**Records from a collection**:

# # # #

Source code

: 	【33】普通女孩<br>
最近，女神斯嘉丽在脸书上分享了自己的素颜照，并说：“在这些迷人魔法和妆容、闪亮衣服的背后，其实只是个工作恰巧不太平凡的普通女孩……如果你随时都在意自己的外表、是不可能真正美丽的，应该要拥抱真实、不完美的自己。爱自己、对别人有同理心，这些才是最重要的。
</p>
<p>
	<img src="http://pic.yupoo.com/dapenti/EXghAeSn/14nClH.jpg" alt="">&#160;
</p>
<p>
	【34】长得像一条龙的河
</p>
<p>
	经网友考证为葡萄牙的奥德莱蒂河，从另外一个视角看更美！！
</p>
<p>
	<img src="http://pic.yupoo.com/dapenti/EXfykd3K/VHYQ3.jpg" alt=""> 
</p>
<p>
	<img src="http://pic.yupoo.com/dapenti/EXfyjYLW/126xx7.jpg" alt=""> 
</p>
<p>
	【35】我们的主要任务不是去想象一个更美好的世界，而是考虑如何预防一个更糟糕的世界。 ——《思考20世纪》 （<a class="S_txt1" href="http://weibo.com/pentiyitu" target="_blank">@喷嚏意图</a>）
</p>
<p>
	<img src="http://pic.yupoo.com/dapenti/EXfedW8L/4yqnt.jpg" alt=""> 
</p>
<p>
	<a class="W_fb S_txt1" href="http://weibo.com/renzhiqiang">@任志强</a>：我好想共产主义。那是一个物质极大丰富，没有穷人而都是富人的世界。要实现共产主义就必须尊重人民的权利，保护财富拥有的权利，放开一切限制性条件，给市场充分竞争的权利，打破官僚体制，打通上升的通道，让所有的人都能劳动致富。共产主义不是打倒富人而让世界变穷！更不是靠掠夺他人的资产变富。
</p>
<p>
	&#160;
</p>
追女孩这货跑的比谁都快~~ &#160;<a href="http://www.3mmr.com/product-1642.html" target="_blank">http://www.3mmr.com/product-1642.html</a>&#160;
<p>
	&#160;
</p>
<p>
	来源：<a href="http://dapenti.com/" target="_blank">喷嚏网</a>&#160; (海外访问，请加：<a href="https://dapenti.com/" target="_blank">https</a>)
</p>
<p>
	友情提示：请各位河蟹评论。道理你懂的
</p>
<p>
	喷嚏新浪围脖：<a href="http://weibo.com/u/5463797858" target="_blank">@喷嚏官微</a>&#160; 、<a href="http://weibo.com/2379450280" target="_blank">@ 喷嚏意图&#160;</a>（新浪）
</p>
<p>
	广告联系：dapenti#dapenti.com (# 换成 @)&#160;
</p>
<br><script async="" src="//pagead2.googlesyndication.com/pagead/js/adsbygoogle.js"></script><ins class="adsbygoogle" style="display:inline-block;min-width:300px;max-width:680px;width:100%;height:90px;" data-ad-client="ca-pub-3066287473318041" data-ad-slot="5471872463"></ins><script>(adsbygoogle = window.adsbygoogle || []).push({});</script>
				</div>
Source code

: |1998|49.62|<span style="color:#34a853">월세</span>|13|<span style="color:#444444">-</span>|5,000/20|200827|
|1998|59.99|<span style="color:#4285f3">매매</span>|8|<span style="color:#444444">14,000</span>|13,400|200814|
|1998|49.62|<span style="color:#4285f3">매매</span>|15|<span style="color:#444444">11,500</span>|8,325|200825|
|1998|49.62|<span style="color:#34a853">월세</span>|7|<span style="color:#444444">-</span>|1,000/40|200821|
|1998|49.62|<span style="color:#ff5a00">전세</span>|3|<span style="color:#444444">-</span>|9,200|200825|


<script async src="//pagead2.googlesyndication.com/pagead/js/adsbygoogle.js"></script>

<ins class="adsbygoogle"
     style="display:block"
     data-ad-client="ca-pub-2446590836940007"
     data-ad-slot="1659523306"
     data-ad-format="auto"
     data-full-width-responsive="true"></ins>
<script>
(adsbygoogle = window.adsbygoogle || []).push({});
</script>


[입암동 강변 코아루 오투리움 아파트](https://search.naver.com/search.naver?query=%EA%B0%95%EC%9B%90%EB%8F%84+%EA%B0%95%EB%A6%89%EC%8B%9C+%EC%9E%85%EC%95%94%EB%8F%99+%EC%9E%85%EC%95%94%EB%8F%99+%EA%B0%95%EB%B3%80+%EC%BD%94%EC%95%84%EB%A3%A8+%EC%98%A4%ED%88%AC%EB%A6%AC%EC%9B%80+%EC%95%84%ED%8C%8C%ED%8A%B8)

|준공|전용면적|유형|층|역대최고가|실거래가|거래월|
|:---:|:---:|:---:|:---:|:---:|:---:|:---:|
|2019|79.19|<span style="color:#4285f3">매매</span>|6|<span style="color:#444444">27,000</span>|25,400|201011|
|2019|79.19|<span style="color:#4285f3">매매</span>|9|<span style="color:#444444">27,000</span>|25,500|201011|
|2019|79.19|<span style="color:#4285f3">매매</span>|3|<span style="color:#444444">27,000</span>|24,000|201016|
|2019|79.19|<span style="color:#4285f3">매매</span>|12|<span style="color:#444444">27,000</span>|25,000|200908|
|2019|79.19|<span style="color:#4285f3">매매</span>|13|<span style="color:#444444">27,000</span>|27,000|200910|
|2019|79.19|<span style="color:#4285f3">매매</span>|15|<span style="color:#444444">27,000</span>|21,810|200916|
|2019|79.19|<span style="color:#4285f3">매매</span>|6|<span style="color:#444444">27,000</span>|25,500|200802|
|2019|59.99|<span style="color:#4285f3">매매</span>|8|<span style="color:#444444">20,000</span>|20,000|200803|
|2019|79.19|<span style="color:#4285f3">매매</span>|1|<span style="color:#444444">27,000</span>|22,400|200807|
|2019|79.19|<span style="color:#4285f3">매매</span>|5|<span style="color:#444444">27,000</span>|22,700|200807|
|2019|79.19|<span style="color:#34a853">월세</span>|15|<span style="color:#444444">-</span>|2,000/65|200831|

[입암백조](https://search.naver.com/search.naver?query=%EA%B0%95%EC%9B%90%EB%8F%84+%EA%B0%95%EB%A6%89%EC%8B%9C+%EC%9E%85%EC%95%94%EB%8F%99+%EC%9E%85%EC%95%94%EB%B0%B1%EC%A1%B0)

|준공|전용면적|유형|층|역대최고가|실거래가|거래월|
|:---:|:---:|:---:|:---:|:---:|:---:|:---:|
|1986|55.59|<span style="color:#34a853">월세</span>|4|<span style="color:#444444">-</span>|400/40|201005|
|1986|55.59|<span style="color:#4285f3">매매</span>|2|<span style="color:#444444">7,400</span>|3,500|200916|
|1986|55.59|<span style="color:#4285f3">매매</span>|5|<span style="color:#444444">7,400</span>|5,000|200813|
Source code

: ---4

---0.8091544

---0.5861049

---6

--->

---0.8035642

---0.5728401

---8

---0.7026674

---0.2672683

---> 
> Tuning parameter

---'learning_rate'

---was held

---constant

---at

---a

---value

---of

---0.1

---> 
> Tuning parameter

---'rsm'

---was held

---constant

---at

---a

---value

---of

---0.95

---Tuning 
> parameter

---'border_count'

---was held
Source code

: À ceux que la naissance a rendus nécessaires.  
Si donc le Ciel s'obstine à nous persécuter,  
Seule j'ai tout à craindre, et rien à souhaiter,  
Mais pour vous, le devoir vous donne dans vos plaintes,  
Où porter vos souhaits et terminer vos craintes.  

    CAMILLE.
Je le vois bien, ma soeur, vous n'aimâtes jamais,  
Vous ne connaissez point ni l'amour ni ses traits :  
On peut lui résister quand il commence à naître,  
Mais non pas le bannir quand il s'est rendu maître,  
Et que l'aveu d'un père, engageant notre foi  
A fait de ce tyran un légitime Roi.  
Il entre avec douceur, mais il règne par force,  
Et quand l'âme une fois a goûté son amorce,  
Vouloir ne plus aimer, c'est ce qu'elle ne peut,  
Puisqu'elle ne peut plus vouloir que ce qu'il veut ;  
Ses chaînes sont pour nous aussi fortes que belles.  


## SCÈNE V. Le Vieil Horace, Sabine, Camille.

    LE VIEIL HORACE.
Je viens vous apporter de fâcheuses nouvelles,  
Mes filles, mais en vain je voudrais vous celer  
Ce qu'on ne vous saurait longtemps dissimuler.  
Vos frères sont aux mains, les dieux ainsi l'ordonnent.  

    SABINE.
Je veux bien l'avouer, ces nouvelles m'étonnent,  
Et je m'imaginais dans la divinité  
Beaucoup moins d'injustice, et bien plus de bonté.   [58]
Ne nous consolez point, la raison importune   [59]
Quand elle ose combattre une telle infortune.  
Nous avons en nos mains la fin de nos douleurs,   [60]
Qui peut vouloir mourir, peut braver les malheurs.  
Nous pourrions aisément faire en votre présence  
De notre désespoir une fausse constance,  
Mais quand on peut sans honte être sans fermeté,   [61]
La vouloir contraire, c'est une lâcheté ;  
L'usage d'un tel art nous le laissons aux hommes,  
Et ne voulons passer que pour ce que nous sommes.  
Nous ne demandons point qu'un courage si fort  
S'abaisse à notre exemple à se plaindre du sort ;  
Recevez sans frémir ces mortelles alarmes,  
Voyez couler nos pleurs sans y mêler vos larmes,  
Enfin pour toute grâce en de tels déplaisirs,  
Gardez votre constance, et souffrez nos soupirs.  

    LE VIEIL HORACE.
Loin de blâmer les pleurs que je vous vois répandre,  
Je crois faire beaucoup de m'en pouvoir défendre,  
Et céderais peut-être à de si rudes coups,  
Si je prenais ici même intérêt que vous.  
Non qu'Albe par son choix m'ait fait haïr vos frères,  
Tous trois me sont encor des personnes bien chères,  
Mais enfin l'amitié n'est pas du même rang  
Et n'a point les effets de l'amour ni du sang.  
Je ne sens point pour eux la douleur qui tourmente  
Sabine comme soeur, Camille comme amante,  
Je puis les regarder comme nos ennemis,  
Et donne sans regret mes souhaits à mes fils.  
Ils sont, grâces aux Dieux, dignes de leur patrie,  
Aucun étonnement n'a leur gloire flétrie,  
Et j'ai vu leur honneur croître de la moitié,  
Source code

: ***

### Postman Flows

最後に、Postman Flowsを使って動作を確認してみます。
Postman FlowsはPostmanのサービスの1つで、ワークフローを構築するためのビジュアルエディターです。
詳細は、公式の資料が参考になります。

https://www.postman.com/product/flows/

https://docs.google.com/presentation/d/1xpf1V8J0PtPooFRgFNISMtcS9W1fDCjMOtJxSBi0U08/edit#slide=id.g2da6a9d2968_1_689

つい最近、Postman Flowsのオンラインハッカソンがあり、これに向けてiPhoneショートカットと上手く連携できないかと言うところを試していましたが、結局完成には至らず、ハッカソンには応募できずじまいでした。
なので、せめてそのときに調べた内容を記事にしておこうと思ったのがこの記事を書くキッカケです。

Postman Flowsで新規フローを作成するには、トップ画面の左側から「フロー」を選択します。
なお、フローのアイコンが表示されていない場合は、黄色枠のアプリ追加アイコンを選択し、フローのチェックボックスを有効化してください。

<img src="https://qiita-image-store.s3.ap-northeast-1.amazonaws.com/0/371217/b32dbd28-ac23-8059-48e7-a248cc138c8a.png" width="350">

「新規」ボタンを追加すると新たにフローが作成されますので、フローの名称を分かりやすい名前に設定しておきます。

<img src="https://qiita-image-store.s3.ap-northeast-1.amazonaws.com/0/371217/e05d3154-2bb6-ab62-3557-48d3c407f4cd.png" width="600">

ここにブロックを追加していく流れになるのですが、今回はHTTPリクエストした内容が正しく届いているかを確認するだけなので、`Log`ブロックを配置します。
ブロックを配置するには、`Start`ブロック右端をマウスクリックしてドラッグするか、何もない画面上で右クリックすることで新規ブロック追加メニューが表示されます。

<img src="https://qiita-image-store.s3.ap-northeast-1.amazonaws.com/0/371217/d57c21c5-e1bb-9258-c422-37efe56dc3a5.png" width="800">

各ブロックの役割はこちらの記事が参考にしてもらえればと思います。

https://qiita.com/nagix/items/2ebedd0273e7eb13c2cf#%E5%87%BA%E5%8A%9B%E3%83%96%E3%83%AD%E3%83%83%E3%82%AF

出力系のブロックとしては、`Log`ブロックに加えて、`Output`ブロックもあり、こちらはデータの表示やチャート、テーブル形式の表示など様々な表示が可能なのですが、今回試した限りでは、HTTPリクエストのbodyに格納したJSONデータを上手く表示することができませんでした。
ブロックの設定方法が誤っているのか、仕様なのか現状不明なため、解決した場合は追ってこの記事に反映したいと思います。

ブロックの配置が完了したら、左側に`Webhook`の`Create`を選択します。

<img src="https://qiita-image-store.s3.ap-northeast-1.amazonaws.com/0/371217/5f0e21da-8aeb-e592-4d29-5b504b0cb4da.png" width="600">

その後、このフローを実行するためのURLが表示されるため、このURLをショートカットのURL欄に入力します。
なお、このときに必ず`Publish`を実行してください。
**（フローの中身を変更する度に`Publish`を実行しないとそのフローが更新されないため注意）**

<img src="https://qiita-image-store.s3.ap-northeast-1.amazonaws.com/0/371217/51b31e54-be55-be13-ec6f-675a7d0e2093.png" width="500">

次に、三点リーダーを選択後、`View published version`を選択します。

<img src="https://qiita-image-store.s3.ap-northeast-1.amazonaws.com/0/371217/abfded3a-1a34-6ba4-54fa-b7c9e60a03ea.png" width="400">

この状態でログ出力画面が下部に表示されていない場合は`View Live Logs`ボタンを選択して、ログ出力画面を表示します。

# # # #

**What you are asked to do**:
Rewrite the lines starting at the line containing "https://www.postman.com/product/flows/" and ending at the line containing "なお、フローのアイコンが表示", putting "コンテスト" in place of every "ハッカソン" and leaving everything else unchanged.

**Worked solution**:
https://www.postman.com/product/flows/

https://docs.google.com/presentation/d/1xpf1V8J0PtPooFRgFNISMtcS9W1fDCjMOtJxSBi0U08/edit#slide=id.g2da6a9d2968_1_689

つい最近、Postman Flowsのオンラインコンテストがあり、これに向けてiPhoneショートカットと上手く連携できないかと言うところを試していましたが、結局完成には至らず、コンテストには応募できずじまいでした。
なので、せめてそのときに調べた内容を記事にしておこうと思ったのがこの記事を書くキッカケです。

Postman Flowsで新規フローを作成するには、トップ画面の左側から「フロー」を選択します。
なお、フローのアイコンが表示されていない場合は、黄色枠のアプリ追加アイコンを選択し、フローのチェックボックスを有効化してください。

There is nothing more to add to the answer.